ECLI:NL:RBZWB:2014:3169
Rechtbank Zeeland-West-Brabant
- Eerste aanleg - enkelvoudig
- Rechtspraak.nl
Last onder dwangsom voor beëindiging permanente bewoning recreatiewoning op Parc Patersven
In deze zaak heeft de Rechtbank Zeeland-West-Brabant op 15 mei 2014 uitspraak gedaan in een bestuursrechtelijke procedure. De zaak betreft een last onder dwangsom die aan de verhuurder van een recreatiewoning op Parc Patersven is opgelegd, gericht op het beëindigen van de permanente bewoning van de woning. De verhuurder, eiser, had de woning verhuurd aan derden die er permanent woonden. Het college van burgemeester en wethouders van de gemeente Zundert had op 25 juli 2013 een besluit genomen waarin eiser werd gelast het gebruik van de woning anders dan voor verblijfsrecreatie te beëindigen, met een dwangsom van € 25.000,- indien niet tijdig aan de last werd voldaan. Eiser heeft hiertegen beroep ingesteld.

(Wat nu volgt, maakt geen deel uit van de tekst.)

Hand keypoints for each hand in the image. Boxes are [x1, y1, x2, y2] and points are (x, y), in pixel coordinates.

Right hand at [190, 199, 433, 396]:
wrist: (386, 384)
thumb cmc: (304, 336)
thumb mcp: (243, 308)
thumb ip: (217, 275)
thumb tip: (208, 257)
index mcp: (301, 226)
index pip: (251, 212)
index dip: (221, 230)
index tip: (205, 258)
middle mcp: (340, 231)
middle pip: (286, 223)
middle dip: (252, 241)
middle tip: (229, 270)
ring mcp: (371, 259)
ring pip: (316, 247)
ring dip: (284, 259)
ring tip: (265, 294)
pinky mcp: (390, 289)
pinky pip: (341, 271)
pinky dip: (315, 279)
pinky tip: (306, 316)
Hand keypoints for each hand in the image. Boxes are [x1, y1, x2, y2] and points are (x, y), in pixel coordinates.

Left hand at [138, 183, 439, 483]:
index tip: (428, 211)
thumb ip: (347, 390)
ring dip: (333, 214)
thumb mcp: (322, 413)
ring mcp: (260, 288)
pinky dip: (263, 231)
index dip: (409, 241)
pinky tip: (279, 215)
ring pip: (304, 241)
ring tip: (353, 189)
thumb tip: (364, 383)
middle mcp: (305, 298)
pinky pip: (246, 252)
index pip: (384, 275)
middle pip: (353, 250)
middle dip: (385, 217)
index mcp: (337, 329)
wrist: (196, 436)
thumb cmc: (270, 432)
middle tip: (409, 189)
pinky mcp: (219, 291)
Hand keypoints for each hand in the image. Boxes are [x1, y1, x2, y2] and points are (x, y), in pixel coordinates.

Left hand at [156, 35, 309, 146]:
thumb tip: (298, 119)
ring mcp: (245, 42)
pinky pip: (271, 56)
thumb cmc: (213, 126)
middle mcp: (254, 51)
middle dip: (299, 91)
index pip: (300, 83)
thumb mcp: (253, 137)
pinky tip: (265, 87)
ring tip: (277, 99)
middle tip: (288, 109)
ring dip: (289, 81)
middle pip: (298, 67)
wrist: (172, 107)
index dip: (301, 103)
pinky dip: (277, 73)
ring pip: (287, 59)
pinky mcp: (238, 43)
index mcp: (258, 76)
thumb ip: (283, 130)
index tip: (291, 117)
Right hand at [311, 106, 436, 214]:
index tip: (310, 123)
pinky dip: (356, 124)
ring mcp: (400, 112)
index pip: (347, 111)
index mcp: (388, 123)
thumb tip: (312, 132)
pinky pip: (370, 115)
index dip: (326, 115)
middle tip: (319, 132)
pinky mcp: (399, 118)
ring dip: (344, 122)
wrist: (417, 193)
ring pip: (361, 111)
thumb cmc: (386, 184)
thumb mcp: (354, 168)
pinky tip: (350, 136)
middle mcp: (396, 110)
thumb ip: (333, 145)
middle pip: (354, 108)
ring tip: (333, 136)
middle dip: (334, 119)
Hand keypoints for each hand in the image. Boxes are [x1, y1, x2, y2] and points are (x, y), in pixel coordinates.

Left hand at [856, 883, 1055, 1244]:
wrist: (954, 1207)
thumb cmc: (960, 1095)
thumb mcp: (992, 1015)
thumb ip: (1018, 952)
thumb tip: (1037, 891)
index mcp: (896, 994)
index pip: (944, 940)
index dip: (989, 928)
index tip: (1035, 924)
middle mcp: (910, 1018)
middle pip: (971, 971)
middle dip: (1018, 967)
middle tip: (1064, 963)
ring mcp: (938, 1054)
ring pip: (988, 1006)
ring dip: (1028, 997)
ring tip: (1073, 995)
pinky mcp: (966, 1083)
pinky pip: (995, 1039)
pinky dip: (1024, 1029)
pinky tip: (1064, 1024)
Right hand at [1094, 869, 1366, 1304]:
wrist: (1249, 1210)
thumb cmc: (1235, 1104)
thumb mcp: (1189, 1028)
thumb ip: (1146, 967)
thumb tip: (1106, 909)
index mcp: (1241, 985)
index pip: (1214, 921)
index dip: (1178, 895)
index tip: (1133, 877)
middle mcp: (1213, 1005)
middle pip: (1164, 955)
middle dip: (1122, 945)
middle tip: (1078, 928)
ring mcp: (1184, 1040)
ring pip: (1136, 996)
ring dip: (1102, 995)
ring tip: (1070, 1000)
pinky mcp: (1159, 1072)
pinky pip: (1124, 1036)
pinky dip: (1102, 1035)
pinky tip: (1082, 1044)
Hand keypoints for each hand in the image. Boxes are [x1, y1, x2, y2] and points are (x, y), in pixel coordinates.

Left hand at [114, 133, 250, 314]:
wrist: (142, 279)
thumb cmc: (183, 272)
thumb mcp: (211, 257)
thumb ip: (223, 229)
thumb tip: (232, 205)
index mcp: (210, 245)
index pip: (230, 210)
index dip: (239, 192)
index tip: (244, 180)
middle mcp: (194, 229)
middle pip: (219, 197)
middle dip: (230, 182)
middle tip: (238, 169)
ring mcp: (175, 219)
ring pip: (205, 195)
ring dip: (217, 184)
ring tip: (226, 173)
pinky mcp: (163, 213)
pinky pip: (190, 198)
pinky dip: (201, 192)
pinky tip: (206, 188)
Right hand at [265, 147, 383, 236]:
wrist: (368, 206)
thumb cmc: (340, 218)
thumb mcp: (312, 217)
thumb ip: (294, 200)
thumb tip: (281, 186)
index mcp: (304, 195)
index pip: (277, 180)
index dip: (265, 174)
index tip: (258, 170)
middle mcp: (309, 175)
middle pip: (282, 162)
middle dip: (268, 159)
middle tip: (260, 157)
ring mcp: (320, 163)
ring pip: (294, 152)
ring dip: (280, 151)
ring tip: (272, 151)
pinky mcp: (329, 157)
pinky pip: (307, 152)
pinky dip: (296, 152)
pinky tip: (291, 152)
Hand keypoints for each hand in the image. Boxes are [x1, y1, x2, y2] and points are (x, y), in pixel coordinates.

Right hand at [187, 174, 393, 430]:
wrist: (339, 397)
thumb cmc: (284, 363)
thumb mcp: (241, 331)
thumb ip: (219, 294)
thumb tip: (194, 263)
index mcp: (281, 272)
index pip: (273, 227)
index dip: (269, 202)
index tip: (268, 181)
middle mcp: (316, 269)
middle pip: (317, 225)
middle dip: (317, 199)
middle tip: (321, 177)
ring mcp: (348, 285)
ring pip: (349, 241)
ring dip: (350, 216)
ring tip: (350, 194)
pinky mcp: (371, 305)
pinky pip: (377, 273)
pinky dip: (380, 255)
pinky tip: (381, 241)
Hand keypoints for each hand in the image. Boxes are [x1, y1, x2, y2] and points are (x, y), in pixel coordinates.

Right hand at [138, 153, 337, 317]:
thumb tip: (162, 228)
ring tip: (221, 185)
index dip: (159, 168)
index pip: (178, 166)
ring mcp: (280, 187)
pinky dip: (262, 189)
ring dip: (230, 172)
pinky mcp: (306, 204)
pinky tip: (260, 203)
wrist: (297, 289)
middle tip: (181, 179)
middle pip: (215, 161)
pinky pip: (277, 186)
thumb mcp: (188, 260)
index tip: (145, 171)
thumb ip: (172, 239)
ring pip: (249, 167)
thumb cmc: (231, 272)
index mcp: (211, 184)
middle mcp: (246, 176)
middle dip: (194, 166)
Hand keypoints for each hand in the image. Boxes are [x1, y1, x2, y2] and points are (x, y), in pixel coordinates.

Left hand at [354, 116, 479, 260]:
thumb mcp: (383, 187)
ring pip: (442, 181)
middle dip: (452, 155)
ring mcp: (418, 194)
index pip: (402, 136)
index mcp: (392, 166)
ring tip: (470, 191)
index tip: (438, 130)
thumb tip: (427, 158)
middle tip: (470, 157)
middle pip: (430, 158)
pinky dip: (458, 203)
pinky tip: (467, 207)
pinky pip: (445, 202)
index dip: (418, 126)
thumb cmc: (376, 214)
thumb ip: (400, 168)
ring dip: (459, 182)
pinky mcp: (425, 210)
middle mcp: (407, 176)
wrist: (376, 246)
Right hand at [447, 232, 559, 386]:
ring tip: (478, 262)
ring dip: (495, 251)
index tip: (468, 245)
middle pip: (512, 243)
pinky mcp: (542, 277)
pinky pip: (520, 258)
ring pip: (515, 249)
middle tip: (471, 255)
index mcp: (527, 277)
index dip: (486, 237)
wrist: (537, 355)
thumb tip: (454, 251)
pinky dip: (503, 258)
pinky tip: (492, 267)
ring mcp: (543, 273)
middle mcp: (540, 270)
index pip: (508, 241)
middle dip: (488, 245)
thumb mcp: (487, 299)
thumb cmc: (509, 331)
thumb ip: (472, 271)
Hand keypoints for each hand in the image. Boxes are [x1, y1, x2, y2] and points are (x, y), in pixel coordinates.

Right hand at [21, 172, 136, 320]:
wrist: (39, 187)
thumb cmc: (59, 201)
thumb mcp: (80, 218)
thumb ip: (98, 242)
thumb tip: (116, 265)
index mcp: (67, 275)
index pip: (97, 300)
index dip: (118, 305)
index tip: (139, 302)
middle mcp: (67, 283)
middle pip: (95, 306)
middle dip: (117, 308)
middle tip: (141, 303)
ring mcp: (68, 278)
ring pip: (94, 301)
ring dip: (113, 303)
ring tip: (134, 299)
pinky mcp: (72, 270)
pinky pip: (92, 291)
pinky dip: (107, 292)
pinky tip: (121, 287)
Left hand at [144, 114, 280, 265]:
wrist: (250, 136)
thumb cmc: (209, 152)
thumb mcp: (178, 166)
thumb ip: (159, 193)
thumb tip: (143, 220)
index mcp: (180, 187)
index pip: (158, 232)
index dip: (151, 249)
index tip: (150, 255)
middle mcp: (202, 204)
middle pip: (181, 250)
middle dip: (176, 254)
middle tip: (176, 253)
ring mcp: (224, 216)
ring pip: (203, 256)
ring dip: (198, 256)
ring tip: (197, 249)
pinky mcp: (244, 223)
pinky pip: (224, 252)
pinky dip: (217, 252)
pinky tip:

Tijdens de zitting op 11 april 2014 is gebleken dat de huurders de woning inmiddels hadden verlaten, waardoor de last onder dwangsom niet meer van toepassing was. De rechtbank heeft vastgesteld dat eiser geen procesbelang meer had bij een inhoudelijke beoordeling van het bestreden besluit, aangezien de last specifiek op de huurders was gericht. Hierdoor werd het beroep van eiser niet-ontvankelijk verklaard. De rechtbank heeft geen inhoudelijke beoordeling van de rechtmatigheid van het besluit gedaan en heeft ook geen proceskostenveroordeling opgelegd. De uitspraak is openbaar uitgesproken en partijen zijn geïnformeerd over de mogelijkheid tot hoger beroep bij de Afdeling bestuursrechtspraak van de Raad van State binnen zes weken na verzending van de uitspraak.